Tuesday, September 09, 2008

I've been reading a lot of plays lately, or at least a lot of character descriptions and stage directions. They're the best part of a play, I think, the part that the audience never gets to know and the part that is entirely the author, what everything looks like inside their head. In a novel you get those things, too, but there they're part of the narrative, and they're happening inside your head, not for a room full of people. In performance a play's characters are divorced from their descriptions and they way they are intended to move through space.

Because on the stage the curtain goes up and there's a character, sitting at a table. But what you don't know is that this is NICK, or whoever, and he has a quiet dignity borne from watching his father get gored by a bull when he was a child. Or whatever. And it's even odds that NICK himself doesn't know that, although the actor playing him is sure going to try and make you get that by the way he's slumped in his chair.

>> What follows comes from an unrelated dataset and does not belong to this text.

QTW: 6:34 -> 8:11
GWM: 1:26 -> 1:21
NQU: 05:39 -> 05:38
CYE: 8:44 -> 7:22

I'm not explaining myself very well, as usual, but I've just been thinking that character descriptions would probably help all of us in regular social interactions. If a little explaining box floated before you into a room. If every time you were about to move italics told you what you were going to be doing, and how. And why. I confuse even myself sometimes with the things that I do, and it would certainly help if the author would just step up and do a little authoring now and again.

In the meantime, I'll just crawl in between the lines of characters who know what they're doing, because someone made sure to tell them.